Tasks to complete =>
#1 Reproduce a section of the passage on entrepreneurial impact word for word, beginning at the words "This dynamics puts" and stopping after "displacement as well.".
#2 Render this sentence from the passage on entrepreneurial impact in Spanish: "Their worthiness is assured by their continuing seizure of new opportunities."

Provided text =>
::::::::::
Through my life–long focus, study, and experience, I have come to understand entrepreneurial behavior far better today than I did then.  I also see a depth and breath to economic, social, and political impact that was not apparent to me 50 years ago.  Technology acceleration has shortened the time span of many founders emerging into the entrepreneurial ranks.  Their worthiness is assured by their continuing seizure of new opportunities. Their worth is proved by outstanding executive performance and lofty goals, not by the fact they were on the starting line.  Non–founder executives flourish in established corporations,  often with surprising zest and effect–-not only staving off any sign of maturation and decline, but inflecting their firms, upward, into new heights of achievement and influence.

This dynamics puts a strange twist on the entrepreneurial impact on society.  For example, the job creation of rising firms is often matched by the job reduction of the larger firms.  Both effects are due to entrepreneurial action, usually bringing increased revenue, increased margins, and increased profits to both.  The demise of large domestic industry may be caused by unintentional consequences of domestic entrepreneurial action actually aimed elsewhere, or by intentional consequences of domestic or off–shore entrepreneurs broadening their marketing arena.  Loss of domestic jobs in entrepreneurial firms may be offset by job creation in less developed off–shore lands.  These kinds of entrepreneurial actions hold true for capital displacement as well.
::::::::::
Supplied information =>

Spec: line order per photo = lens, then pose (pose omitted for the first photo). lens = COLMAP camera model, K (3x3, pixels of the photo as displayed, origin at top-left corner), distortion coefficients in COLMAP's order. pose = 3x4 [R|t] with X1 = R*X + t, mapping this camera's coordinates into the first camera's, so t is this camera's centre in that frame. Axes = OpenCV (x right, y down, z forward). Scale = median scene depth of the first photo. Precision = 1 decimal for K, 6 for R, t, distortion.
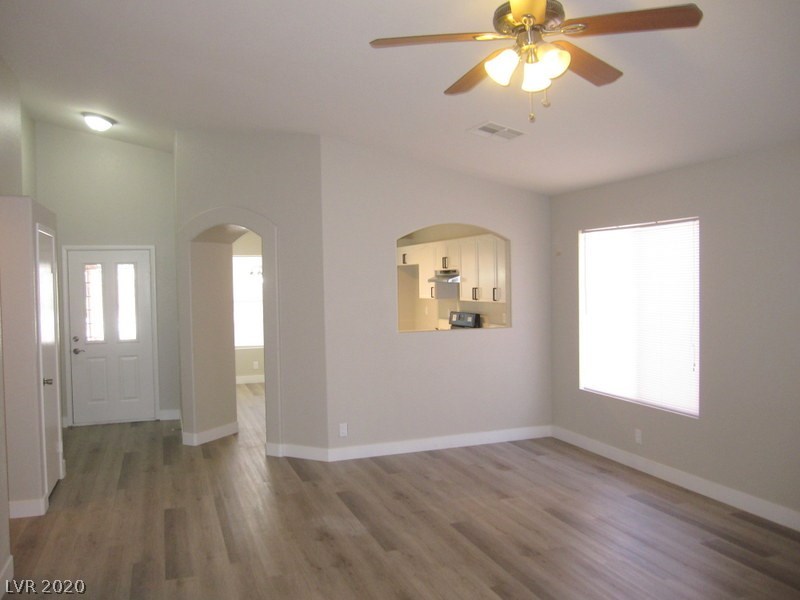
::::::::::
Solutions in order =>
#1
This dynamics puts a strange twist on the entrepreneurial impact on society.  For example, the job creation of rising firms is often matched by the job reduction of the larger firms.  Both effects are due to entrepreneurial action, usually bringing increased revenue, increased margins, and increased profits to both.  The demise of large domestic industry may be caused by unintentional consequences of domestic entrepreneurial action actually aimed elsewhere, or by intentional consequences of domestic or off–shore entrepreneurs broadening their marketing arena.  Loss of domestic jobs in entrepreneurial firms may be offset by job creation in less developed off–shore lands.  These kinds of entrepreneurial actions hold true for capital displacement as well.

#2 Su valía queda asegurada por su continuo aprovechamiento de nuevas oportunidades.